Therese X. (Calera, AL)
Cloudland becomes a dangerous place
Narrator Catherine Winslow, former journalist and adjunct professor, now writes a Household Hints column, after testing suggestions from her readers. She lives alone with her two dogs and a 250 pound potbellied pig named Henrietta, in Cloudland, New England, where only three other people live nearby. On a trek through the snow one day in March, she sees a woman lying against a tree, dead. Stabbed. The crisp, winter countryside of Cloudland now held a brutal secret: a serial killer has returned to the area. The dead woman, Angela Parker, was found in an apple orchard, with religious tracts in her pockets although her husband claimed she was an atheist. Previous murders had had the same style of slaughter: women, stabbed after being strangled, killed near a fallen tree, tracts from the Seventh Day Adventists in their pockets.
This reminds Catherine of an unfinished novel of one of her favorite writers, Wilkie Collins--The Widower's Branch-- which sends her on her own trail of inquiry. When the news breaks that Catherine found the body, she worries someone might find her in the sparsely populated area. Yet, she has faced other fears in her life. Her involvement with a former student Matthew Blake in her professor days, resulted in her job loss and a violent breakup after the obsessed Michael who could not face losing Catherine, placed his hands around her neck, nearly strangling her. She did not report it; she loved him. He then left the country. Her current volunteer work teaching writing to prisoners shows her the violent side of youthful humanity, but she seems to take it all in stride.

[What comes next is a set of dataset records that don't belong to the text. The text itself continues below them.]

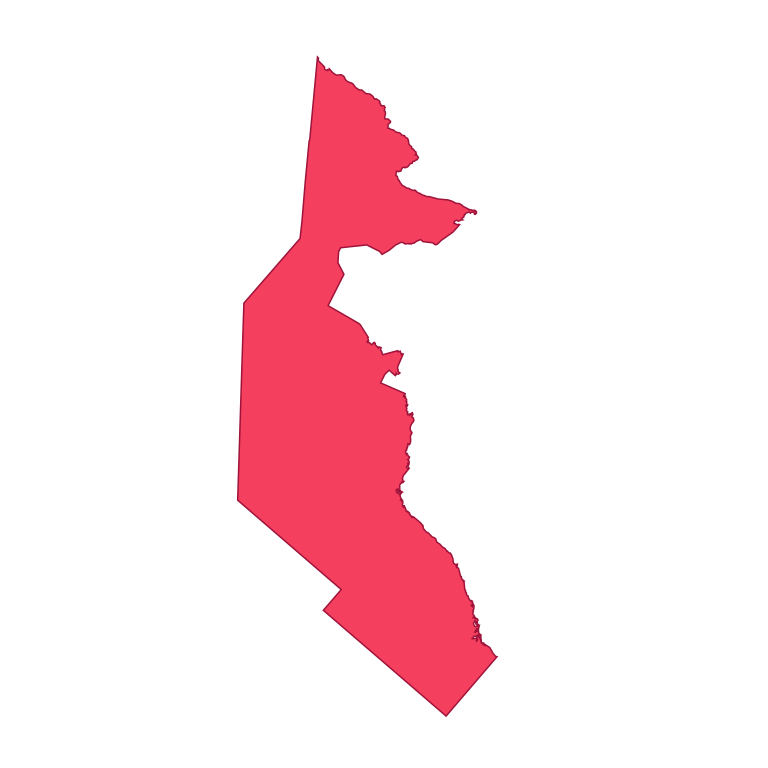 Whyalla, South Australia, Australia (Albers equal-area conic projection), rotated 311°
{"feature_id": "25037944B64884179183706", "entity_name": "Whyalla", "entity_type": "district", "adm_level": 2, "iso_a3": "AUS", "parent_name": "Australia", "parent_adm1": "South Australia", "projection": "albers", "projection_center": [137.585, -33.046], "detail": "fine", "context": "isolated", "style": "filled", "palette": "rose", "viewbox_px": 768, "rotation_deg": 311, "n_neighbors": 0, "source": "geoboundaries", "source_scale": "gbopen_adm2", "svg_char_len": 6171}
<svg xmlns="http://www.w3.org/2000/svg" viewBox="0 0 768 768"><g transform="rotate(311 384 384)"><path d="M252.3,648.2L251.7,646.9L252.1,643.6L254.5,636.7L253.7,631.3L253.3,632.3L253.0,632.1L254.1,628.5L253.6,629.4L253.3,628.5L252.6,629.5L252.6,627.2L253.7,625.4L254.2,625.0L254.1,625.8L257.1,622.4L254.9,623.6L254.9,622.9L256.1,620.8L254.0,620.1L253.4,620.4L252.6,622.3L250.7,622.6L250.8,622.0L252.4,621.5L252.6,620.6L252.1,619.8L250.7,619.0L249.2,617.0L250.7,617.9L252.5,617.3L254.4,619.1L257.2,620.1L257.1,620.4L257.6,620.5L257.4,622.0L257.8,622.2L258.2,621.7L258.1,619.1L260.5,616.4L259.2,616.0L258.6,616.5L257.8,615.8L256.5,615.9L256.3,615.2L260.1,614.7L260.7,615.0L260.2,615.7L260.8,616.2L264.3,614.3L263.4,613.9L264.3,612.9L264.0,611.6L263.3,611.8L262.8,612.9L261.8,613.0L260.8,612.3L260.7,611.6L261.2,609.9L262.2,608.5L264.7,608.0L265.2,608.5L263.8,610.0L264.4,609.9L265.0,611.0L265.7,610.1L267.4,609.9L268.0,608.6L267.7,607.6L267.3,607.6L267.6,605.9L266.0,607.1L267.0,605.4L266.2,604.6L268.2,604.2L268.9,601.4L270.9,600.8L271.3,599.7L272.7,599.6L275.6,597.6L276.2,596.2L275.6,596.5L275.0,595.9L274.0,596.6L274.1,595.2L274.3,594.9L275.5,595.6L278.0,593.4L278.0,592.4L277.1,592.5L277.3,590.3L278.0,588.2L279.2,586.5L278.8,585.8L279.6,583.9L280.4,583.3L280.6,581.8L281.6,581.1L282.0,579.7L286.7,574.7L287.2,573.2L287.9,573.7L287.9,570.3L289.4,568.7L289.2,567.9L293.7,561.3L293.8,559.1L296.2,557.6L295.7,557.2L292.8,559.8L294.7,557.0L294.4,553.9L297.5,550.4L299.6,546.5L299.5,545.5L299.9,545.0L299.1,543.7L299.5,541.4L299.0,541.2L299.9,538.0L299.3,534.7L299.8,531.3L299.3,527.6L301.1,524.5L301.0,522.6L300.2,520.9L300.7,514.6L300.0,513.2L300.7,508.8L302.7,506.2L303.2,502.7L303.1,493.8L302.3,491.4L301.9,493.0L301.7,492.8L302.0,490.4L302.8,489.0L302.5,488.4L303.4,487.8L303.4,485.5L302.9,485.8L302.5,484.3L303.8,482.6L305.7,478.5L304.7,479.3L304.0,480.9L303.9,479.0L305.2,476.8L306.5,476.4L307.8,475.0L307.1,474.5L307.6,473.9L307.2,472.6L307.6,472.5L308.5,473.3L308.6,472.2L310.1,469.5L311.1,468.9L310.6,467.8L310.9,466.0L310.1,464.0L312.5,466.1L312.8,464.8L313.4,464.2L311.9,462.9L313.0,462.7L313.6,463.2L314.3,464.5L313.2,466.4L313.7,468.0L312.4,466.9L312.3,468.2L311.8,468.7L314.5,468.6L314.1,466.9L314.3,465.6L318.0,462.1L320.0,461.9L322.2,462.9L323.5,462.9L323.1,462.3L321.9,462.4L321.8,461.9L323.4,462.0L324.5,460.2L327.3,458.7L337.0,458.3L337.1,457.5L335.9,457.1L335.6,456.5L336.2,455.2L337.6,455.6L339.2,454.6L338.6,455.9L340.2,455.3L342.0,453.8L342.6,452.4L342.5,451.4L344.2,451.8L345.7,451.1L345.4,450.1L346.0,448.8L345.3,447.3L346.8,447.1L346.2,445.6L347.8,444.1L349.0,444.5L349.8,443.7L351.0,443.5L351.4,442.7L352.4,443.0L354.3,441.4L354.4,442.1L355.1,442.2L355.1,443.0L357.1,442.4L359.9,440.3L361.7,438.2L365.6,437.1L366.6,433.8L368.8,432.0L371.9,431.0L375.4,430.8L376.5,430.1L377.5,428.3L377.0,428.1L377.6,428.1L377.4,427.2L377.7,426.5L380.3,425.5L380.9,424.2L379.8,423.8L378.4,425.2L378.8,424.5L378.8,423.5L378.4,423.2L377.3,423.8L377.5,422.5L376.4,422.3L377.0,420.9L378.6,420.2L378.6,418.2L380.5,417.3L381.7,414.9L382.7,416.0L383.3,415.4L383.9,415.5L383.9,415.0L383.1,414.5L385.6,412.8L385.5,412.0L386.8,411.6L387.3,410.8L387.4,409.5L388.5,408.7L388.5,408.0L387.4,407.9L387.4,407.0L388.3,406.4L388.5,407.5L390.6,406.3L382.6,380.7L391.8,378.3L397.8,378.8L397.7,387.0L399.2,387.0L400.1,386.2L400.0,387.0L401.0,388.5L403.4,388.9L402.8,388.5L402.7,387.1L403.2,385.8L404.0,385.4L404.6,384.2L406.0,383.0L419.2,378.8L419.2,378.3L417.7,377.6L419.4,374.7L417.5,373.7L418.2,372.5L405.4,363.9L405.6,363.0L407.1,360.7L407.2,359.3L409.6,357.9L408.6,355.8L407.5,356.2L408.0,350.9L408.9,350.8L409.1,349.5L408.2,349.3L408.1,349.8L408.2,349.0L405.6,349.0L405.6,344.9L404.7,344.8L404.8,343.5L406.8,343.7L408.1,341.5L408.9,341.5L413.2,327.0L413.2,325.4L406.4,290.4L440.5,281.8L445.3,269.7L454.0,263.0L458.4,261.9L477.6,279.7L481.2,293.7L480.5,297.5L488.4,300.2L496.3,301.5L501.9,303.8L503.0,305.0L503.6,308.2L505.7,309.9L506.6,311.7L507.4,311.7L507.6,312.7L509.1,313.3L510.1,314.3L512.8,314.8L516.7,316.7L517.1,317.6L517.0,320.0L522.1,327.5L522.7,328.9L522.5,330.3L523.0,331.8L525.5,332.7L529.5,332.9L544.0,336.4L553.9,336.5L553.5,335.6L552.4,335.2L551.7,332.3L551.1,331.6L553.0,330.4L555.0,331.2L555.8,333.4L556.9,334.1L558.8,334.3L558.9,335.4L559.4,335.7L559.1,334.8L560.8,334.0L562.0,334.8L564.2,333.7L565.0,334.1L566.1,333.6L567.0,333.9L569.3,335.2L569.7,335.9L569.6,337.1L571.0,337.4L572.4,338.7L572.5,339.5L571.5,340.9L571.8,341.5L573.5,341.7L574.6,340.8L574.1,339.9L574.3,339.2L574.8,339.3L574.6,338.4L573.1,336.8L572.5,335.1L571.3,334.2L571.6,333.7L570.0,327.3L570.1,324.9L569.4,322.1L567.6,319.8L566.6,315.4L564.9,311.5L559.2,303.6L555.1,295.2L553.4,293.2L552.9,291.2L551.8,288.8L551.4,285.9L550.7,284.8L550.4,281.1L550.8,280.9L550.3,279.7L549.8,279.7L548.9,278.4L548.1,275.9L548.1,274.8L546.5,271.9L546.6,270.5L545.9,267.4L546.6,264.0L547.6,261.9L547.5,260.6L549.4,257.8L549.2,256.0L552.7,254.0L553.1,254.0L553.9,255.9L554.6,255.8L555.6,257.0L558.6,256.1L560.3,256.3L561.1,258.1L563.3,259.4L567.9,259.3L569.0,260.5L571.0,259.7L572.2,260.9L573.6,261.0L574.8,261.8L577.5,261.4L578.2,258.8L577.5,257.3L578.9,257.5L580.1,255.6L579.9,254.7L580.5,252.1L579.9,250.5L581.1,249.3L581.1,246.5L581.6,245.1L583.8,242.7L584.8,240.6L584.3,238.2L584.9,236.5L583.6,234.6L583.9,231.4L581.8,227.2L582.0,224.7L580.5,221.7L580.6,220.6L579.6,219.2L582.7,216.7L585.4,217.2L586.5,216.7L586.7,213.3L584.7,210.9L585.9,209.4L588.8,207.9L589.9,206.9L590.4,206.0L590.3,205.0L591.6,204.5L592.5,203.3L593.5,203.4L594.0,201.7L592.1,199.0L593.0,198.0L593.1,196.4L594.2,196.0L594.6,194.8L594.1,190.9L592.8,190.2L593.8,186.8L593.7,183.4L591.3,179.6L591.3,174.3L590.0,172.9L589.5,171.6L589.5,169.6L589.0,168.7L590.1,163.7L589.8,161.9L588.5,158.9L588.3,157.0L588.5,154.6L589.3,153.5L589.8,151.9L589.5,149.5L589.1,148.5L586.2,145.8L585.7,144.7L585.3,140.9L586.0,135.8L584.8,136.3L584.2,135.1L583.3,135.4L582.7,133.4L582.8,132.2L584.1,131.4L584.3,130.5L584.9,122.5L585.9,121.3L586.9,120.9L587.1,119.3L519.5,167.8L518.5,167.9L485.9,191.2L452.5,215.7L438.7,225.2L353.1,225.2L200.3,349.8L200.8,486.6L173.4,486.7L174.1,648.7L252.3,648.2Z" fill="#f43f5e" stroke="#9f1239" stroke-width="1.5"/></g></svg>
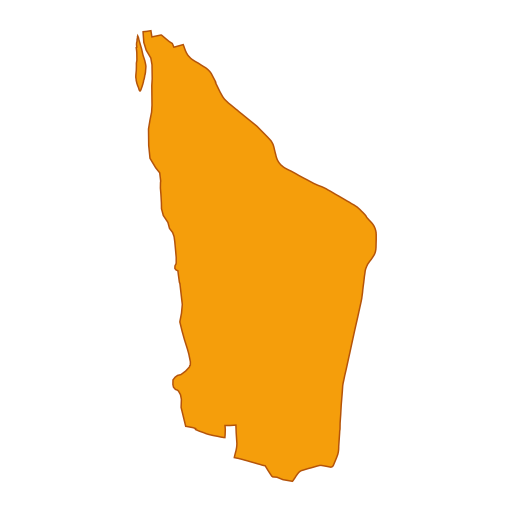 outline of Hilwan, Al Qahirah, Egypt
{"feature_id": "37247803B18472339316050", "entity_name": "Hilwan", "entity_type": "district", "adm_level": 2, "iso_a3": "EGY", "parent_name": "Egypt", "parent_adm1": "Al Qahirah", "projection": "orthographic", "projection_center": [31.32, 29.854], "detail": "fine", "context": "isolated", "style": "filled", "palette": "amber", "viewbox_px": 512, "rotation_deg": 0, "n_neighbors": 0, "source": "geoboundaries", "source_scale": "gbopen_adm2", "svg_char_len": 5886}
<svg xmlns="http://www.w3.org/2000/svg" viewBox="0 0 512 512"><path d="M183.2,44.6L173.9,47.2L172.3,43.5L169.0,41.4L161.5,35.1L161.0,35.0L151.9,36.9L150.9,30.7L146.5,31.4L143.1,31.7L143.1,32.8L143.8,42.4L146.2,50.2L150.8,58.0L152.0,64.8L152.2,78.9L151.8,85.6L152.0,105.3L151.6,112.1L150.0,120.0L148.5,129.0L148.7,145.4L150.0,158.3L155.7,167.8L159.7,172.8L160.7,181.1L160.5,182.6L160.4,188.1L160.9,194.1L161.4,202.9L161.5,208.7L163.3,215.5L167.9,222.4L169.5,228.4L172.6,232.5L174.1,236.7L174.8,241.9L175.5,249.5L176.2,257.4L176.2,262.9L175.9,264.2L175.1,265.5L174.9,266.8L174.9,268.5L176.0,269.9L177.9,270.8L178.3,274.3L179.4,282.3L179.9,283.5L182.3,304.5L181.5,313.2L179.9,321.5L179.9,322.2L182.1,331.2L184.5,339.8L187.5,349.3L188.8,354.0L190.4,361.9L190.3,365.2L189.7,365.8L189.5,366.9L185.6,371.1L180.9,374.6L177.6,375.4L175.1,377.2L173.0,379.9L172.9,384.5L173.5,387.2L175.4,389.4L177.5,390.2L178.5,391.1L180.5,394.7L181.4,399.4L181.1,407.4L185.7,426.3L185.9,426.3L193.2,427.7L195.1,428.4L195.7,428.6L195.5,429.5L199.4,431.2L203.5,432.6L204.8,433.1L205.9,433.6L206.5,433.8L208.9,434.5L213.1,435.5L218.0,436.4L221.0,437.1L223.1,437.4L224.1,437.6L224.9,437.6L224.9,437.1L225.1,435.0L225.3,429.5L225.0,425.5L230.1,425.5L235.9,425.1L236.2,432.9L236.6,439.2L236.8,442.3L236.9,443.5L236.8,445.5L236.7,446.5L236.5,448.0L236.0,450.7L235.6,452.1L234.8,455.3L234.3,457.4L234.3,457.6L234.9,457.7L236.7,458.1L238.4,458.4L239.4,458.7L239.9,458.8L242.6,459.5L244.6,460.1L246.9,460.7L249.6,461.5L251.7,462.1L253.9,462.7L257.6,463.8L260.3,464.5L261.7,465.0L264.1,465.6L265.1,465.7L266.6,468.1L267.8,470.1L269.8,473.2L271.7,476.1L272.4,476.6L272.8,476.9L276.9,477.2L282.8,479.6L283.2,479.7L292.4,481.3L292.9,480.8L294.9,477.9L296.0,476.1L297.5,474.0L298.8,472.4L300.1,471.3L301.4,470.6L303.2,470.1L305.4,469.4L309.1,468.3L310.8,467.9L314.0,467.0L316.3,466.3L317.8,465.9L319.4,465.5L320.1,465.4L321.2,465.4L323.0,465.7L326.9,466.4L329.9,467.0L330.8,467.2L331.7,466.9L332.4,466.6L332.7,466.3L333.3,465.5L335.2,461.0L336.6,457.6L337.8,454.3L338.3,452.1L338.6,449.8L338.7,447.9L338.7,446.5L339.6,433.2L339.7,431.1L340.0,429.1L340.1,423.0L340.7,414.6L341.2,405.4L342.3,391.8L342.7,385.8L342.9,384.5L343.1,383.2L343.6,381.0L344.8,375.2L346.1,369.7L347.5,363.3L349.9,352.4L352.5,340.4L355.0,329.0L357.7,317.2L359.7,308.0L361.1,301.7L361.7,298.7L362.3,294.2L362.5,292.8L362.6,291.8L362.8,289.6L363.0,288.1L363.1,287.0L363.7,282.6L364.2,278.3L364.4,276.5L365.0,272.5L365.1,271.5L365.2,271.0L365.3,270.3L365.5,269.7L365.6,269.1L365.8,268.6L365.9,268.2L366.0,268.0L366.2,267.6L366.4,267.1L366.7,266.2L367.1,265.5L367.5,264.5L367.6,264.3L367.8,264.1L368.0,263.7L368.3,263.3L368.6,262.9L369.4,261.7L370.8,259.9L371.3,259.3L371.6,258.8L372.1,258.1L372.6,257.4L373.0,256.7L373.3,256.3L373.7,255.6L374.0,255.2L374.2,254.8L374.4,254.4L374.7,253.8L374.8,253.4L374.9,253.2L375.1,252.8L375.3,252.0L375.5,251.4L375.5,251.1L375.6,250.7L375.7,250.2L375.8,249.6L375.9,249.0L375.9,248.3L376.0,247.4L376.1,242.9L376.2,239.5L376.2,238.1L376.2,237.0L376.2,235.8L376.2,235.3L376.2,234.4L376.1,233.5L376.1,232.7L376.0,232.3L376.0,232.0L375.9,231.6L375.8,231.3L375.8,230.9L375.6,230.3L375.5,229.9L375.4,229.6L375.2,228.9L375.0,228.3L374.7,227.6L374.4,227.0L374.3,226.7L374.2,226.4L374.0,226.1L373.7,225.6L373.4,225.1L373.0,224.5L372.8,224.2L372.3,223.6L371.7,222.8L371.2,222.4L370.8,221.8L369.5,220.5L366.7,217.4L366.0,216.0L365.2,215.0L364.6,214.3L362.8,212.4L361.5,211.2L360.2,209.8L359.0,208.7L358.1,207.9L357.1,207.0L355.5,206.0L353.9,204.9L352.7,204.3L351.1,203.4L349.5,202.3L347.1,201.0L345.1,199.8L342.9,198.5L340.5,197.1L335.2,194.1L330.2,191.1L328.1,190.0L326.0,188.7L323.7,187.6L322.2,186.9L320.9,186.4L319.5,185.9L318.2,185.4L316.8,184.8L315.5,184.2L314.1,183.6L310.0,181.4L306.7,179.6L304.7,178.6L301.5,176.9L298.7,175.4L296.7,174.2L295.3,173.4L291.8,171.5L291.1,171.1L290.4,170.8L289.1,170.2L287.5,169.4L286.0,168.6L284.7,167.9L283.8,167.3L283.0,166.7L282.4,166.2L281.9,165.7L281.5,165.5L280.9,164.9L280.4,164.3L279.8,163.7L279.2,162.9L278.8,162.4L278.4,161.7L277.6,160.4L277.2,159.5L276.9,158.7L276.6,157.9L276.3,157.0L276.0,155.9L275.7,154.5L275.3,153.1L274.4,149.4L273.9,147.2L273.4,145.5L273.0,144.3L272.4,143.2L272.0,142.4L271.6,141.8L271.1,140.9L270.9,140.7L267.8,137.3L260.8,130.2L257.0,126.3L246.9,118.1L239.1,111.8L237.2,110.1L235.7,109.0L231.4,105.4L228.5,103.1L225.7,100.4L224.5,99.2L223.3,97.6L222.5,96.4L220.0,91.9L216.8,85.3L215.5,82.7L215.8,82.3L214.8,80.3L212.5,75.9L211.3,73.6L210.4,72.3L209.6,71.3L207.8,69.5L206.5,68.4L205.7,67.8L203.5,66.5L201.1,65.0L198.1,63.0L197.3,62.6L196.4,62.1L194.8,61.2L192.4,59.6L191.8,59.2L191.5,59.0L191.2,58.7L190.8,58.4L190.2,57.8L189.3,56.8L188.9,56.4L188.6,56.1L188.2,55.6L187.7,55.0L187.4,54.5L186.9,53.6L186.5,53.0L186.1,52.1L185.6,51.1L185.3,50.3L185.0,49.5L184.5,48.2L184.3,47.6L184.0,46.7L183.5,45.4L183.2,44.6ZM140.0,91.0L140.3,90.9L140.4,90.7L140.7,90.1L140.9,89.8L140.9,89.7L141.0,89.4L141.2,89.0L141.4,88.4L141.6,87.7L141.9,87.0L142.1,86.5L142.2,86.0L142.3,85.7L142.6,84.8L142.6,84.7L142.7,84.4L142.8,84.2L142.9,83.8L143.0,83.4L143.4,81.9L143.5,81.4L143.6,80.5L143.7,80.2L143.9,79.7L144.0,79.4L144.1,79.1L144.5,77.3L144.6,76.6L144.8,75.7L144.8,75.3L144.9,74.9L145.1,74.3L145.2,74.1L145.2,73.8L145.3,73.3L145.5,72.0L145.6,70.4L145.8,68.1L145.9,66.3L145.7,64.8L145.3,62.9L144.8,60.7L143.8,57.6L143.0,55.2L141.6,49.0L139.0,40.1L138.4,37.4L137.7,35.9L137.4,37.1L137.7,38.5L137.1,38.9L137.0,41.2L136.6,42.9L136.5,45.1L136.7,45.7L136.7,47.4L136.2,47.6L136.6,50.5L136.8,52.8L136.9,60.2L136.4,63.1L136.4,66.1L136.3,70.3L136.1,72.4L135.9,74.5L135.8,76.1L135.8,76.7L135.8,77.0L135.8,77.4L136.1,79.1L136.2,80.1L136.2,80.5L136.3,81.0L136.4,81.3L136.5,81.6L136.7,82.6L136.8,83.1L137.5,85.2L137.6,85.6L137.8,86.0L138.1,86.7L138.4,87.4L138.6,88.0L139.1,89.7L139.4,90.2L139.4,90.4L139.5,90.5L139.9,91.0L140.0,91.0Z" fill="#f59e0b" stroke="#b45309" stroke-width="1.5"/></svg>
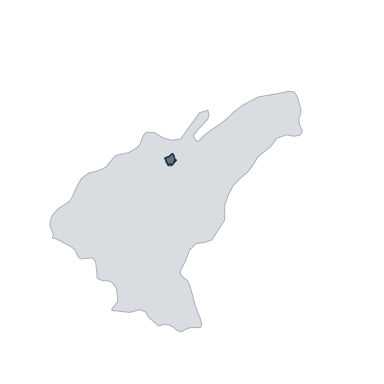 Castillo, Duarte, Dominican Republic (highlighted), rotated 310°
{"feature_id": "3306468B31891639272972", "entity_name": "Castillo", "entity_type": "district", "adm_level": 2, "iso_a3": "DOM", "parent_name": "Dominican Republic", "parent_adm1": "Duarte", "projection": "mercator", "projection_center": [-70.034, 19.235], "detail": "fine", "context": "in_parent", "style": "filled", "palette": "slate", "viewbox_px": 384, "rotation_deg": 310, "n_neighbors": 0, "source": "geoboundaries", "source_scale": "gbopen_adm2", "svg_char_len": 3178}
<svg xmlns="http://www.w3.org/2000/svg" viewBox="0 0 384 384"><g transform="rotate(310 192 192)"><path d="M67.9,252.5L68.2,239.1L70.3,233.6L68.4,227.8L59.8,221.7L54.5,213.8L49.8,206.8L50.9,205.8L60.2,205.5L63.5,202.9L69.8,195.7L71.1,190.0L70.6,185.6L66.5,180.4L64.9,174.9L69.9,170.1L76.5,163.1L77.4,160.4L77.3,157.7L69.6,150.3L69.0,147.2L72.6,139.1L72.3,133.8L68.7,117.2L67.0,114.7L70.4,113.3L72.7,108.4L75.7,104.0L79.7,101.6L84.2,100.1L93.2,100.2L105.7,104.1L109.2,104.0L121.2,100.5L131.1,98.6L140.4,100.8L144.2,103.8L151.9,108.5L155.8,110.0L168.0,109.9L171.3,110.3L181.5,118.2L190.1,121.3L195.1,121.5L204.1,118.4L208.5,118.5L213.6,125.3L214.6,134.9L218.9,143.6L225.4,149.2L257.6,146.9L264.8,151.5L262.3,155.3L257.8,157.3L242.5,156.4L235.8,156.9L234.4,160.6L234.4,164.2L243.4,165.0L252.1,166.8L261.1,169.6L270.2,171.5L280.4,172.7L290.5,174.8L307.3,181.6L325.9,197.3L330.9,200.8L334.2,205.7L332.6,211.7L325.9,221.6L322.2,224.7L316.7,226.7L313.0,230.7L309.3,237.6L307.1,238.2L304.5,237.9L300.0,234.0L296.9,228.0L287.9,222.4L277.2,223.1L261.5,219.8L252.0,221.4L242.5,221.7L232.8,220.0L223.0,219.5L213.2,221.6L203.8,225.2L200.3,227.5L194.2,233.1L191.0,235.1L167.9,238.0L161.3,233.9L155.1,228.2L146.3,227.5L133.4,231.8L125.4,233.4L122.1,235.3L121.1,237.4L121.1,245.2L119.3,250.0L106.8,268.0L99.7,280.7L96.8,284.6L93.4,285.4L87.3,278.2L83.3,275.5L78.5,274.2L76.4,270.3L76.5,264.8L75.2,259.5L72.2,255.3L67.9,252.5Z" fill="#d9dde1" stroke="#a8b0b8" stroke-width="1"/><path d="M208.8,152.7L208.6,152.7L208.4,152.4L208.1,152.1L207.9,152.0L207.7,151.9L207.4,151.9L207.2,152.0L206.9,152.0L206.6,151.9L206.3,151.9L205.8,151.9L205.6,151.8L205.3,151.7L205.1,151.7L204.9,151.6L204.4,151.6L204.1,151.6L203.9,151.5L203.6,151.2L203.2,151.0L203.0,150.9L202.9,150.9L202.8,150.7L202.4,150.4L202.2,150.2L201.9,150.2L201.6,150.0L201.2,149.9L200.9,149.6L200.7,149.5L200.4,149.6L200.2,149.8L200.2,150.1L200.0,150.5L199.9,150.8L199.8,151.2L199.8,151.3L199.7,151.5L199.6,151.9L199.5,152.1L199.4,152.2L199.4,152.3L199.1,152.4L199.0,152.5L198.9,152.5L198.5,152.6L198.6,152.9L198.6,153.0L198.4,153.3L198.2,153.5L198.3,153.9L198.3,154.0L198.3,154.3L198.2,154.5L197.8,154.9L197.8,155.0L197.7,155.1L197.6,155.4L197.6,155.5L197.5,155.8L197.4,156.0L197.2,156.3L197.2,156.5L197.2,156.9L197.4,157.2L197.6,157.1L197.8,157.1L198.0,156.9L198.1,156.7L198.3,156.7L198.5,156.7L198.6,156.8L198.9,157.0L199.0,157.1L199.3,157.2L199.6,157.4L199.7,157.5L199.7,157.8L199.6,158.0L199.3,158.4L199.2,158.4L199.1,158.5L199.0,158.8L198.8,159.0L199.2,159.3L200.3,159.3L200.6,159.3L200.8,159.3L201.1,159.4L201.2,159.5L201.3,159.5L202.7,159.5L203.0,159.5L203.2,159.4L203.3,159.4L203.5,159.2L203.7,158.9L203.9,158.7L204.0,158.6L204.3,158.6L204.5,158.8L204.6,159.2L204.6,159.3L204.8,159.4L204.8,159.5L205.0,159.5L206.2,159.5L206.2,159.1L206.2,158.9L206.0,158.6L205.9,158.4L205.8,158.2L205.8,157.9L205.9,157.7L206.0,157.6L206.4,157.4L206.5,157.3L206.6,157.2L206.8,156.8L206.9,156.7L206.9,156.4L207.2,155.8L207.3,155.7L207.5,155.6L207.8,155.2L207.9,154.9L208.0,154.8L208.0,154.7L208.4,154.4L208.5,154.3L208.5,154.2L208.5,153.9L208.6,153.7L208.7,153.4L208.7,153.2L208.8,152.7Z" fill="#64748b" stroke="#1e293b" stroke-width="1.5"/></g></svg>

Accepting possibly dangerous people keeps the reader wondering how brave she really is. Catherine is a strong character in some ways, as when she wants to inject her own theories and findings into the investigation, but heedless of any danger when her former lover returns to Cloudland and becomes a possible murder suspect. The reader may want to like Catherine, but some of her actions seem a bit naive considering her previous experiences. As the State police investigate possible suspects, a new murder occurs, with a different style. Tension rises, suspects change, and eventually the killer is unmasked after a deathless encounter.
This is an engaging mystery novel. Interesting characters and amusing household hints make this a good read for a nice, long weekend. Pulling the readers’ emotions back and forth with lyrical writing interspersed with brutal descriptions of life and even of nature keep the reader trying to balance emotions as if on a rocky boat anchored in the harbor.